Aall of us nice guys have either asked or been given advice about women… from another woman “friend.”
There we are talking about the typical loser she is dating.
She gets everything off her chest on you and of course the talk switches on us to distract her from her own relationship problem and says,
“So ….What about you? How come you don’t have a girlfriend? Are you seeing anyone new I don’t know about? “
We answer discreetly to evade the upcoming questions on our minuscule dating life and to avoid the next most commonly given advice from a girl who is “just a friend” ( who we want probably want )
“You’re such a nice guy. I know you’ll find someone soon. I think you should just get out more often. What about…”
On comes the random list of single girls we wouldn’t want to date EVER!!!
There’s some definite issues here and if we’re to get ( and take ) advice in this situation we must remember to ask a few questions:
Are we attracted to her?
How in touch with herself is she?
Will she answer in a way which is more designed to keep us away from her? You know, something which won’t lead us on.
Whenever we seek advice from a woman about attraction her answers will most likely be centered around the issues I mentioned above.
How we take that advice changes depending on where we are.
If we don’t understand women we will certainly fail in interpreting her real advice behind.
As men we’re more opt to search for the logic behind her answers but as a woman she’s giving advice based on her emotions.
Men think, communicate and function one way and women another way. Men are direct, to the point and have no secret meaning behind their words and actions. This is how they function in every aspect of their lives.
Men speak with their words.
Women on the other hand speak with their bodies. Women are testers, analyzers and observers, which can be misunderstood, by men, as manipulating or just plain crazy.
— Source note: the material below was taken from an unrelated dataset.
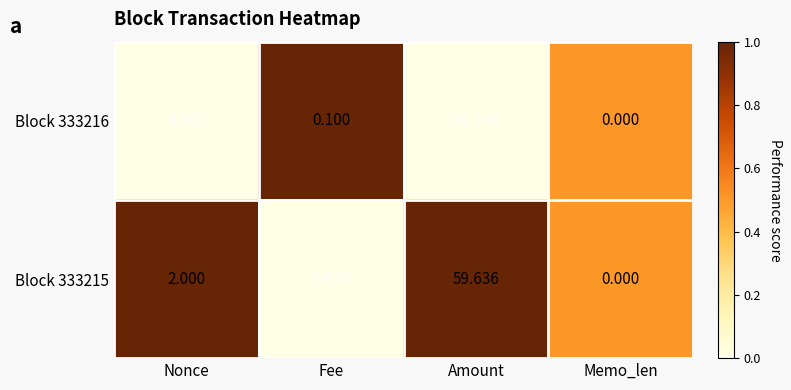

Is the value of Block 333216 at Nonce greater than the value of Block 333215 at Fee?

No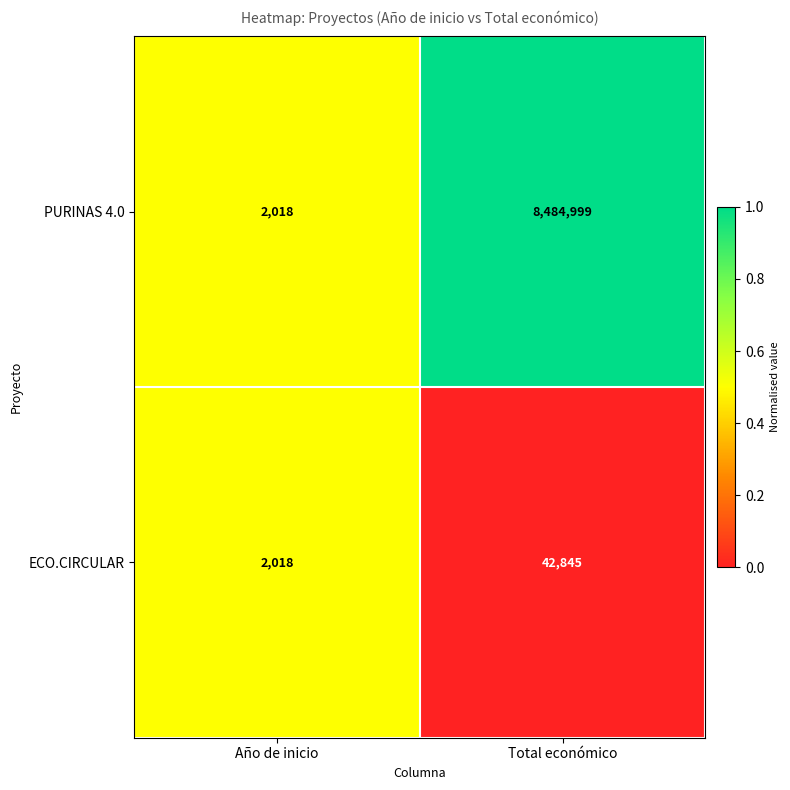

What is the highest value of the ECO.CIRCULAR series?

42845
This type of communication can be very confusing for men.
I am going to break it down for you so that the next time you encounter “female communication” you can understand every word her body is saying.
Don’t ever trust the WORDS a woman says.
You might be surprised to learn that WAS advice from a woman.
But not just some ordinary woman friend.
She IS in touch with own attractions.
You CAN ask her advice and get real answers which should help BUT…
When it comes to women you want OR are attracted to OR who don’t do this shit for a living, you’re going to run into problems in interpreting what she means.
We might take what she’s saying as a blueprint on what to do based on what it would take to have her.
Which is a HUGE problem and rarely if ever works.
Interpretation is key.
Interpret all you want, logically deduce everything she says, but it won’t get you far.
Her actions are not only important but the best source of what she’s feeling and that’s how woman will feel attraction.
Look at this simple example.
You’re out to lunch and you notice she is checking some guy out so you ask,
“What is it about him you like?”
“I don’t know. He’s just hot.”
Then you ask,
“Okay then. What part of his body turns you on the most?”
She states, but not in a very sure way,
“His eyes. Yeah I think that’s it. They’re so deep.”
OKAY we can interpret from this… Women are generally attracted a guys eyes.
Which might help a little but not really going to help us, is it?
BUT if we follow up with,
“Tell me exactly what you felt when you noticed his eyes.”
This is where the real stuff finally comes out,
“Curiosity. Almost like a cat. I’m curious… but cautious.”
The key is to always ask her exactly what she felt or is feeling based on what she told you already.
You can use that and get some pretty sound advice BUT if you want the real thing…
Her actions are far more important.
How she responds to certain men are by far the most important thing.
You want advice from a woman about attraction – pay close attention to how she acts and responds to specific ways in how guys ACT around her.
Oh she don’t normally fall for the flirty types… then why does she smile more, tease him back, turn a little red, appear a little uneasy or unsure about himself when this average looking but confident guy starts flirting with her?
Oh she’s not “typical,” she would never date a bad boy… then why does she fight back, get a little angry at him, pout when he acts out of line, accuse him of being a player, ask her friends about him, when she meets the “bad boy” who is good at always getting one up on her?
It’s because BOTH those guys are triggering an emotional response and she is feeling SOMETHING.
That’s is where the real advice is. That’s the unbeatable way to understand how attraction works for him.
If you want “dating advice” from a woman – go ahead and ask.
When it comes to teaching you how style works, what your apartment should be like to help you better get laid, where some cool places are to take your dates, or “current” trends another woman might be interested in talking about, ask away AND listen.
Sure you can follow up on “why” or the “how does it feel” because you’ll dig beeper.
But I must insist her “attraction” won’t always be logical to her and therefore logical to us and could easily lead us astray. It did for me.
Interpret to what she responds to or how she acts around what a guy is doing and don’t bother asking her about it.